> **JOB**
Copy the records exactly as they appear, from their first line through the line that contains "class: Polypodiopsida", and include both of those lines.

> **DATA LINES**
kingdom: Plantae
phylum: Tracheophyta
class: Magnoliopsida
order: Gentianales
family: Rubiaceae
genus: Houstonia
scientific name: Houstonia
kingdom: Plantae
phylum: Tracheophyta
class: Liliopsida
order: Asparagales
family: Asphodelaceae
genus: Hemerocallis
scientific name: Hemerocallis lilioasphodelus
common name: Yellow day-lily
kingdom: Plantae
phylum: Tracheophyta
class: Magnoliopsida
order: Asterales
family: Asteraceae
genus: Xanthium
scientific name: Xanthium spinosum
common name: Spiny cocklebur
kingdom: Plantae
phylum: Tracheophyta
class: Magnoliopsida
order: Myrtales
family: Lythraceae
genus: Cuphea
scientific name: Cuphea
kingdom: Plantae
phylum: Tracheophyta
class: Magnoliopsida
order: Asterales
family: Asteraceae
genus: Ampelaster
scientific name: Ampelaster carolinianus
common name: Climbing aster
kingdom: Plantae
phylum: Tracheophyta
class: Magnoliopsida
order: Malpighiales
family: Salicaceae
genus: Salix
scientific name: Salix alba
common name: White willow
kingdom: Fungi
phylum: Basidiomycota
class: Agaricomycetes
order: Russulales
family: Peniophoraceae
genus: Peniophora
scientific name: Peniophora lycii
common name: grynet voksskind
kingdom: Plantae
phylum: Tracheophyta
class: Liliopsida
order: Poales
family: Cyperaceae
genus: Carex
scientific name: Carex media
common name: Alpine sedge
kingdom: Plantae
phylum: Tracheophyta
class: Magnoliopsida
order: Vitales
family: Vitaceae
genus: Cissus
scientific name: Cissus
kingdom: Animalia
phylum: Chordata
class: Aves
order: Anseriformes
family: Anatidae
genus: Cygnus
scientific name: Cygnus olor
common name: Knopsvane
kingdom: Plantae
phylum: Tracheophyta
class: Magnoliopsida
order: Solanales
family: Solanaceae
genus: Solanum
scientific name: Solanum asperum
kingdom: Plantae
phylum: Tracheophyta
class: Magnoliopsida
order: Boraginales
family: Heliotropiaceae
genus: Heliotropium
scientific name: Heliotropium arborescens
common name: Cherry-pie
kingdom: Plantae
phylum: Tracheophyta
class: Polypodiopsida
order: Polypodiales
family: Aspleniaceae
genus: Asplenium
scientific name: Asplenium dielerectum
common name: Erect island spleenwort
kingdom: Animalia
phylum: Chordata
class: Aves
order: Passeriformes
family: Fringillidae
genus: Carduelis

> **THE SOLUTION**
kingdom: Plantae
phylum: Tracheophyta
class: Magnoliopsida
order: Gentianales
family: Rubiaceae
genus: Houstonia
scientific name: Houstonia
kingdom: Plantae
phylum: Tracheophyta
class: Liliopsida
order: Asparagales
family: Asphodelaceae
genus: Hemerocallis
scientific name: Hemerocallis lilioasphodelus
common name: Yellow day-lily
kingdom: Plantae
phylum: Tracheophyta
class: Magnoliopsida
order: Asterales
family: Asteraceae
genus: Xanthium
scientific name: Xanthium spinosum
common name: Spiny cocklebur
kingdom: Plantae
phylum: Tracheophyta
class: Magnoliopsida
order: Myrtales
family: Lythraceae
genus: Cuphea
scientific name: Cuphea
kingdom: Plantae
phylum: Tracheophyta
class: Magnoliopsida
order: Asterales
family: Asteraceae
genus: Ampelaster
scientific name: Ampelaster carolinianus
common name: Climbing aster
kingdom: Plantae
phylum: Tracheophyta
class: Magnoliopsida
order: Malpighiales
family: Salicaceae
genus: Salix
scientific name: Salix alba
common name: White willow
kingdom: Fungi
phylum: Basidiomycota
class: Agaricomycetes
order: Russulales
family: Peniophoraceae
genus: Peniophora
scientific name: Peniophora lycii
common name: grynet voksskind
kingdom: Plantae
phylum: Tracheophyta
class: Liliopsida
order: Poales
family: Cyperaceae
genus: Carex
scientific name: Carex media
common name: Alpine sedge
kingdom: Plantae
phylum: Tracheophyta
class: Magnoliopsida
order: Vitales
family: Vitaceae
genus: Cissus
scientific name: Cissus
kingdom: Animalia
phylum: Chordata
class: Aves
order: Anseriformes
family: Anatidae
genus: Cygnus
scientific name: Cygnus olor
common name: Knopsvane
kingdom: Plantae
phylum: Tracheophyta
class: Magnoliopsida
order: Solanales
family: Solanaceae
genus: Solanum
scientific name: Solanum asperum
kingdom: Plantae
phylum: Tracheophyta
class: Magnoliopsida
order: Boraginales
family: Heliotropiaceae
genus: Heliotropium
scientific name: Heliotropium arborescens
common name: Cherry-pie
kingdom: Plantae
phylum: Tracheophyta
class: Polypodiopsida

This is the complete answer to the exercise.